Work instructions >> Give the number of lines in the records below that contain the word "пӗрле". State only that number.

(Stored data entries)
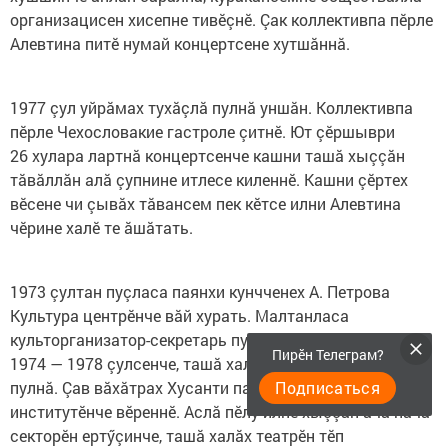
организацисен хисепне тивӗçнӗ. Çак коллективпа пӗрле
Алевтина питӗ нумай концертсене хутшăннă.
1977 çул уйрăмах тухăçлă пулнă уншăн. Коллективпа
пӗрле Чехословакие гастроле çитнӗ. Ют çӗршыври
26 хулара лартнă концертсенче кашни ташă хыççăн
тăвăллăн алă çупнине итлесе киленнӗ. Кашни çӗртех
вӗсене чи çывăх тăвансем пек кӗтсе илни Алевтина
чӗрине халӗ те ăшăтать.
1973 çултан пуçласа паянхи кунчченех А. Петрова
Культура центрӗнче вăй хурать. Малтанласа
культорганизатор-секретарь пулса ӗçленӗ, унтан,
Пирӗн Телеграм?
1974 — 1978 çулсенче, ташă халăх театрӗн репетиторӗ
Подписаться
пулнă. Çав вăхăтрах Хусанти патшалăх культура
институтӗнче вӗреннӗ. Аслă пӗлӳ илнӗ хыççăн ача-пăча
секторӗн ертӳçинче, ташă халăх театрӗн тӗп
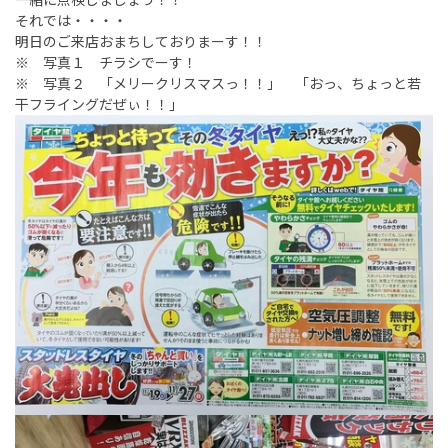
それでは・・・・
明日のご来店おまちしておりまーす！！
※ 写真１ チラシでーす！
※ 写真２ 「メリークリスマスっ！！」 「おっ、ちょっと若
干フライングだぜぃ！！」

Output below >> 2